Document excerpt:
--

The report also pointed to signs of widening supply-chain vulnerabilities. Source-code leaks more than doubled, from 38 to 81 cases, while breaches involving third-party providers increased from eight to 29 incidents.
Researchers said cyber-enabled financial fraud and illegal online gaming schemes are evolving into coordinated, cross-border operations supported by underground SIM card markets and deepfake technology.
Government agencies, financial institutions, and critical infrastructure were identified as high-value targets for distributed denial-of-service (DDoS) attacks, credential harvesting, and disruption-focused probing, while education platforms were frequently used by threat actors to test new techniques due to relatively lower cybersecurity maturity.
Looking ahead to 2026, the report warned that artificial intelligence will likely accelerate existing scams by making them faster, more convincing, and easier to scale.
It also projected increased risks tied to digital payments, e-wallet expansion, and deeper integration of AI and cloud services across Philippine organizations.
The findings suggest that cyber threats are increasingly characterized not by technical complexity but by scale and automation, requiring organizations to strengthen identity verification, cloud security, and supply-chain defenses.
“Cyberattacks in the Philippines are no longer defined by technical sophistication, but by scale, automation, and deception,” said Ritchelle Santos, senior cyber threat intelligence analyst at Check Point Exposure Management Research.
“In an environment where identity, trust, and mobile channels are the new battleground, the safest organizations will be those that protect their digital footprints as carefully as they protect their networks. Staying safe now means verifying everything — every message, every transaction, and every identity — every time.”

--

Saved data entries

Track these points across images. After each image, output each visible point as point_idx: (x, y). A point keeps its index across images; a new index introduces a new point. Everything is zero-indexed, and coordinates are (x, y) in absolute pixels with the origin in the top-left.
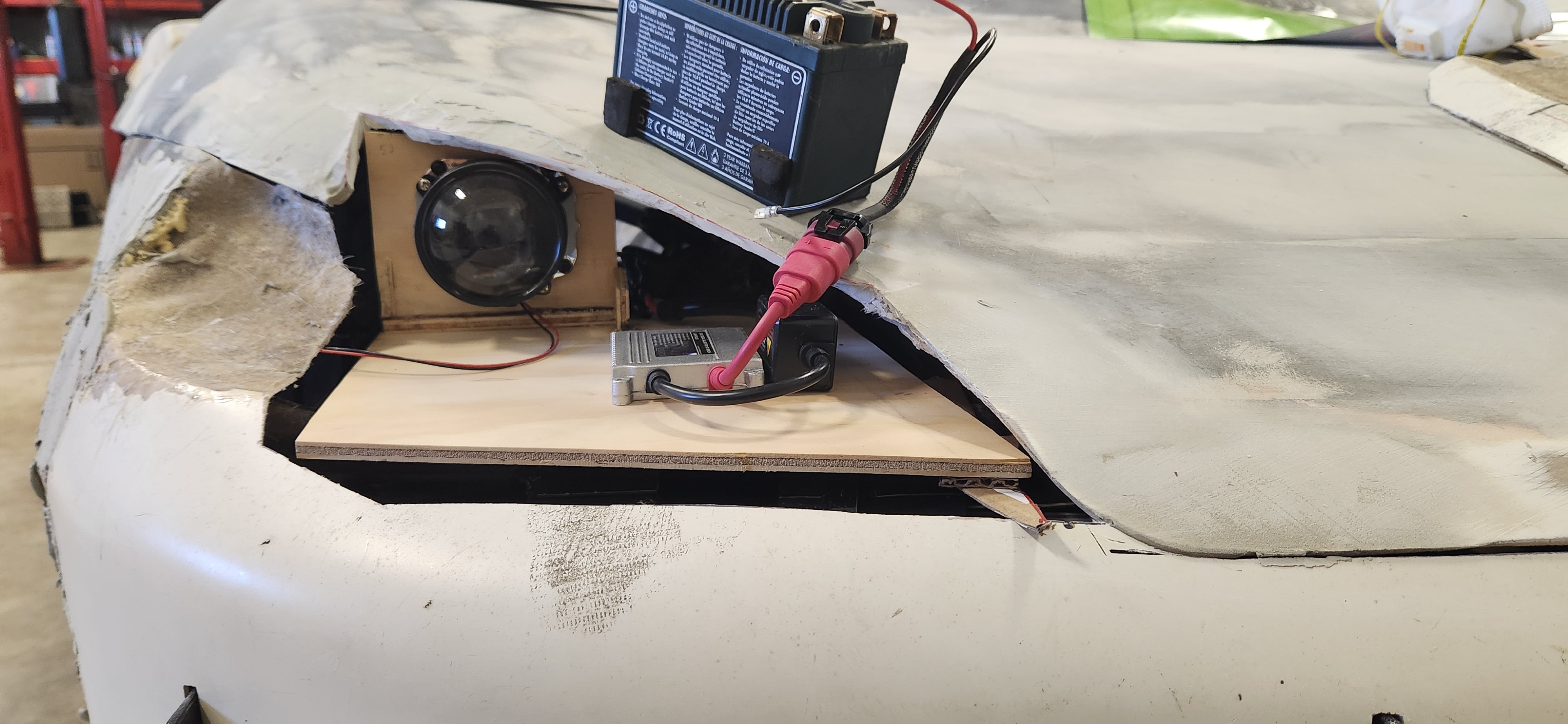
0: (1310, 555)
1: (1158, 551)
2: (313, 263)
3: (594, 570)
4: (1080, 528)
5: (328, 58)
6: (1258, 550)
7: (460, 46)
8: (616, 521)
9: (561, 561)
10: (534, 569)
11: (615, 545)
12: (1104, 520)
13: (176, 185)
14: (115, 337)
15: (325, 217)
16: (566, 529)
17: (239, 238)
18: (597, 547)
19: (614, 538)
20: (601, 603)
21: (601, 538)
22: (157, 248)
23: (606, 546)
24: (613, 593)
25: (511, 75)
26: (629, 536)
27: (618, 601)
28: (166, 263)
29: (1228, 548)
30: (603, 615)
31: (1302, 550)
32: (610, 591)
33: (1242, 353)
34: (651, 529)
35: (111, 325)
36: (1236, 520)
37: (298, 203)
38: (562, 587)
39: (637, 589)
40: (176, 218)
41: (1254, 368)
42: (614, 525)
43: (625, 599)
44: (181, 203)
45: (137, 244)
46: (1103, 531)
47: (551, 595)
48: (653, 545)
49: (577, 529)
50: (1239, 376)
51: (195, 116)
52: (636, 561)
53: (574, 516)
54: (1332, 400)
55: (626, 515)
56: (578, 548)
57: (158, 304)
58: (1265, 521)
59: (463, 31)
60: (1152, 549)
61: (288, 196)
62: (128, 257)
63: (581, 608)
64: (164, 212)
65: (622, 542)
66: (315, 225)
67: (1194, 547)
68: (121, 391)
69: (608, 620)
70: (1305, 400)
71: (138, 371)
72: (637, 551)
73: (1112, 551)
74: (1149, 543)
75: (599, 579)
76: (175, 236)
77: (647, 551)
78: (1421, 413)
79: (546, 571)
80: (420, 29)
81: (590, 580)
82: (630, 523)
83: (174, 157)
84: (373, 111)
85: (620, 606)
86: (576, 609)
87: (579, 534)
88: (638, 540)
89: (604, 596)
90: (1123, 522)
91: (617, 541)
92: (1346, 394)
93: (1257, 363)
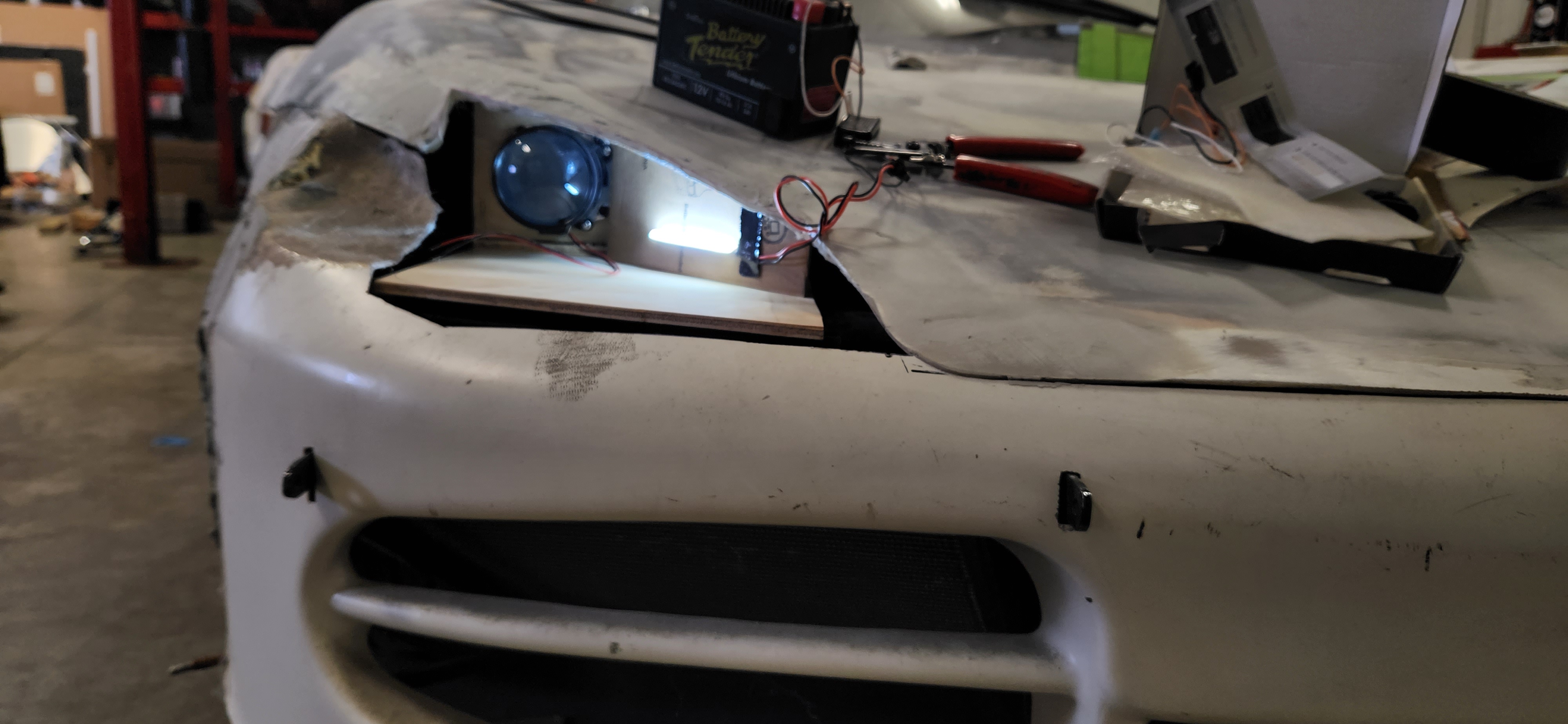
0: (1043, 380)
1: (943, 372)
2: (410, 195)
3: (577, 365)
4: (896, 358)
6: (1009, 375)
7: (531, 48)
8: (595, 340)
9: (556, 360)
10: (539, 364)
11: (592, 353)
12: (913, 353)
13: (315, 135)
14: (268, 233)
15: (420, 162)
16: (562, 343)
17: (358, 176)
18: (580, 354)
19: (592, 349)
20: (579, 384)
21: (584, 349)
23: (586, 354)
24: (587, 379)
26: (602, 348)
27: (588, 383)
28: (306, 189)
29: (990, 373)
30: (579, 390)
31: (1038, 377)
32: (585, 378)
33: (1052, 272)
34: (617, 345)
35: (267, 225)
36: (1000, 358)
37: (402, 152)
38: (554, 374)
39: (603, 378)
41: (1055, 281)
42: (593, 342)
43: (595, 382)
45: (285, 173)
46: (911, 361)
47: (545, 378)
49: (569, 344)
50: (1042, 284)
52: (604, 362)
53: (568, 337)
54: (1099, 300)
55: (602, 337)
56: (568, 354)
57: (297, 215)
58: (1020, 360)
59: (535, 38)
60: (939, 371)
61: (394, 145)
62: (278, 184)
63: (565, 387)
66: (413, 168)
67: (967, 370)
69: (581, 394)
70: (1081, 299)
73: (913, 371)
74: (938, 366)
75: (579, 371)
77: (611, 356)
78: (1158, 310)
79: (545, 365)
81: (573, 371)
82: (604, 342)
83: (313, 116)
84: (460, 87)
85: (591, 386)
86: (563, 387)
87: (570, 346)
88: (608, 351)
89: (581, 380)
90: (925, 355)
91: (594, 350)
92: (1112, 297)
93: (1058, 278)
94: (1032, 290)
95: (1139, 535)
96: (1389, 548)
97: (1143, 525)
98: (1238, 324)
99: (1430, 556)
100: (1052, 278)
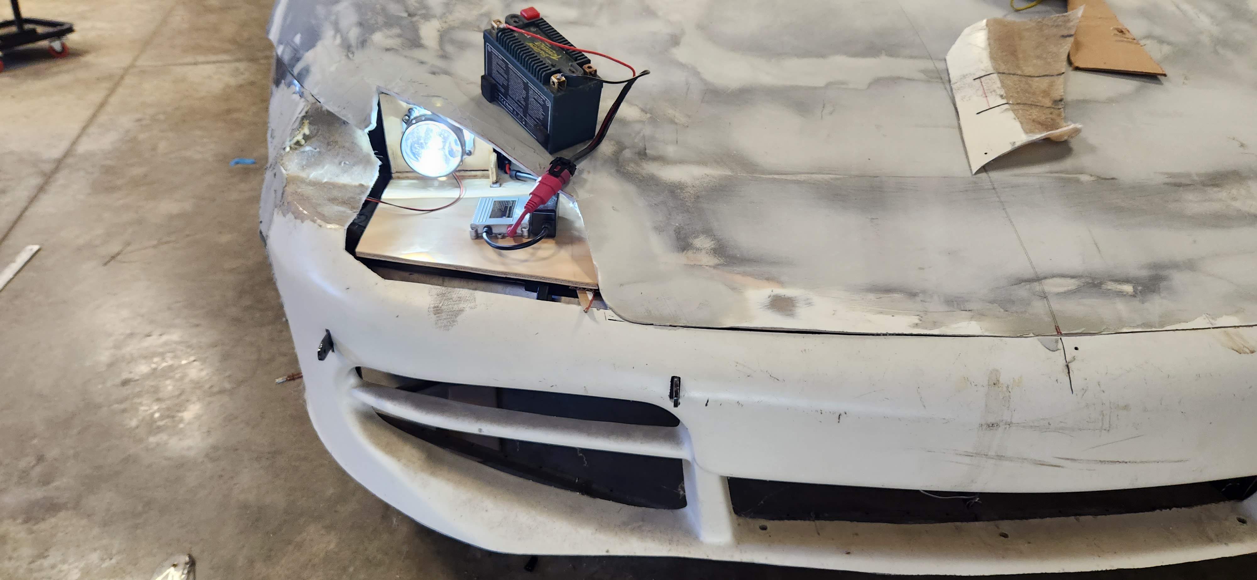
1: (623, 320)
3: (447, 310)
4: (603, 311)
5: (363, 42)
8: (456, 294)
9: (438, 307)
10: (429, 308)
11: (455, 303)
12: (610, 308)
13: (303, 114)
16: (441, 296)
18: (449, 303)
19: (455, 300)
20: (449, 322)
21: (451, 300)
22: (298, 144)
23: (452, 303)
24: (452, 319)
25: (445, 56)
26: (460, 300)
27: (453, 321)
29: (645, 322)
30: (449, 326)
31: (668, 324)
33: (699, 242)
34: (467, 298)
36: (652, 312)
38: (437, 315)
39: (460, 318)
40: (306, 129)
41: (698, 249)
42: (455, 296)
43: (456, 321)
44: (307, 121)
46: (609, 312)
47: (433, 317)
48: (466, 304)
49: (444, 295)
50: (690, 252)
51: (308, 70)
52: (461, 309)
53: (444, 291)
54: (715, 267)
55: (460, 292)
56: (444, 302)
58: (662, 313)
60: (621, 320)
63: (442, 323)
64: (300, 126)
65: (457, 302)
67: (634, 320)
68: (293, 217)
70: (706, 265)
71: (298, 208)
72: (461, 306)
73: (609, 319)
74: (621, 317)
75: (449, 314)
76: (305, 137)
77: (464, 306)
78: (743, 273)
79: (433, 309)
80: (407, 15)
81: (446, 314)
82: (460, 295)
85: (455, 323)
87: (444, 298)
88: (462, 302)
89: (450, 319)
90: (616, 310)
92: (724, 264)
93: (701, 246)
95: (706, 405)
96: (822, 413)
97: (708, 401)
99: (841, 417)
100: (698, 247)
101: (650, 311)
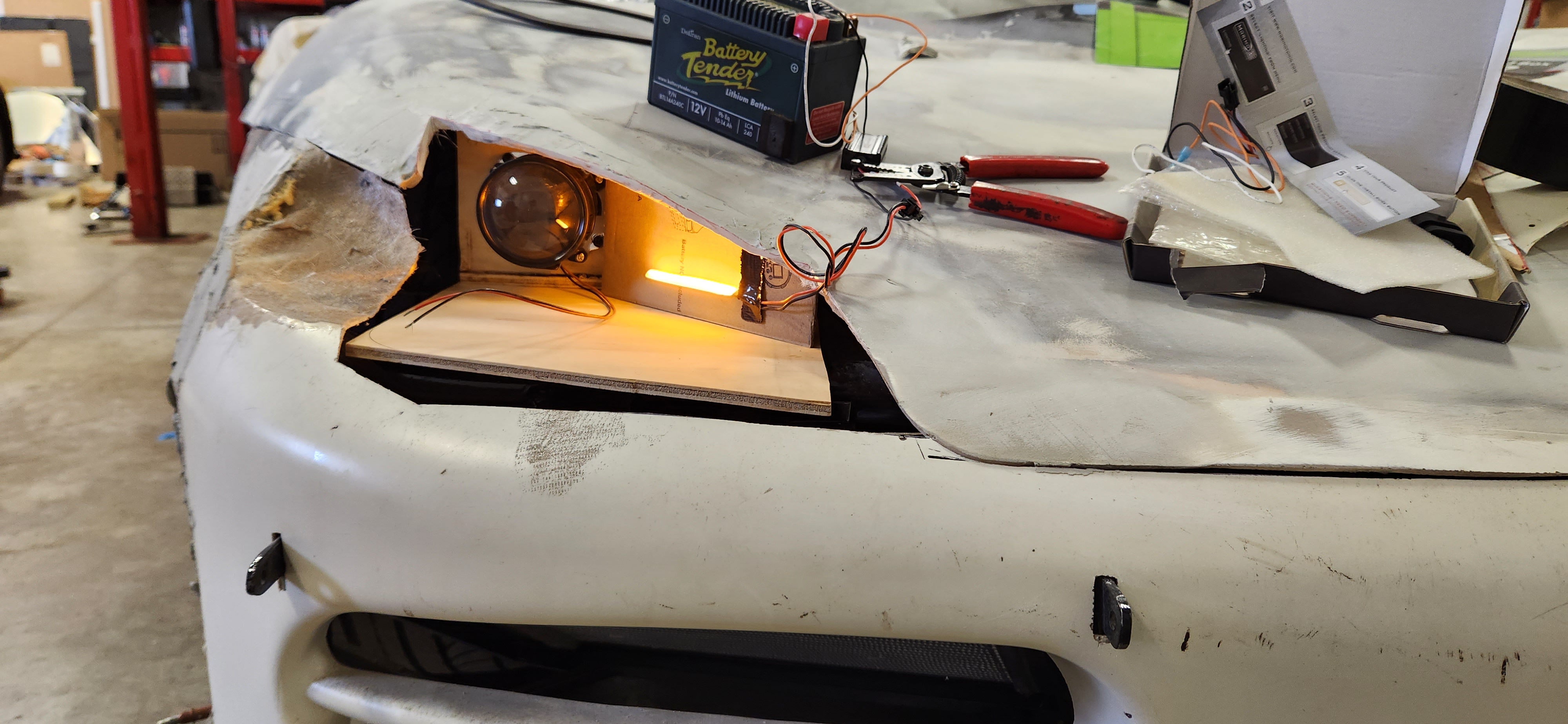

--

Work instruction:
From the excerpt on Philippine cyber threats above, extract word for word the passage that begins with the words containing "It also projected" and ends with "across Philippine organizations.".

Expected answer:
It also projected increased risks tied to digital payments, e-wallet expansion, and deeper integration of AI and cloud services across Philippine organizations.